[REQUIRED WORK]
Search the entries below for "Direttivo", and copy each line where it appears.

##### DATA FOR ANALYSIS #####

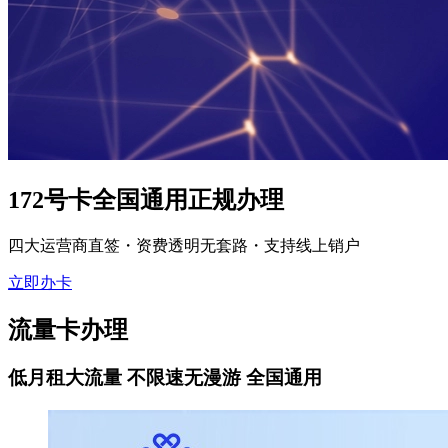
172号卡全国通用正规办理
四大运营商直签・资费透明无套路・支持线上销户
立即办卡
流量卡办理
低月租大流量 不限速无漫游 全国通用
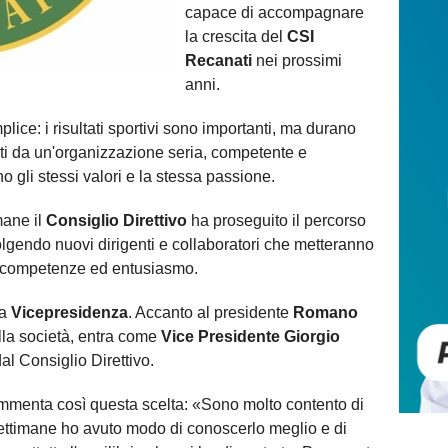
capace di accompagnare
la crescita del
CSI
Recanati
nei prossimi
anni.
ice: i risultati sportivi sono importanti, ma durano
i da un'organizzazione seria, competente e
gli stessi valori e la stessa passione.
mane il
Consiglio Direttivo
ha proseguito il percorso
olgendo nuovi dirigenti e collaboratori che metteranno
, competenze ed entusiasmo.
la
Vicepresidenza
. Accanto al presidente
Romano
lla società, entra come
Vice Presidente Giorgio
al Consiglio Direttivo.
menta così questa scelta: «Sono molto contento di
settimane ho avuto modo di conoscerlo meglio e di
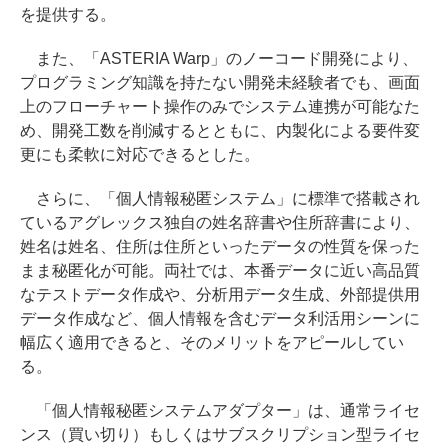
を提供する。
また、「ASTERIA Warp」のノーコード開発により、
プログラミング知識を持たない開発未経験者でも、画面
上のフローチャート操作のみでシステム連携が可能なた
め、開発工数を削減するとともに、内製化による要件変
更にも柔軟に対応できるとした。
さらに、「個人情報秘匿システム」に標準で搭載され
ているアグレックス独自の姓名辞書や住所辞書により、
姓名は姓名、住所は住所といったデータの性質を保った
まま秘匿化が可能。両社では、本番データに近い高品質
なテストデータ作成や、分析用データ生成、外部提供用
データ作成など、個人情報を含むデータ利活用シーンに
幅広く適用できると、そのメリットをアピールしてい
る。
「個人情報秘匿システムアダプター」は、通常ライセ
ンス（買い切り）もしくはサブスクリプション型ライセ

#####

[RESULT]
Consiglio Direttivo
al Consiglio Direttivo.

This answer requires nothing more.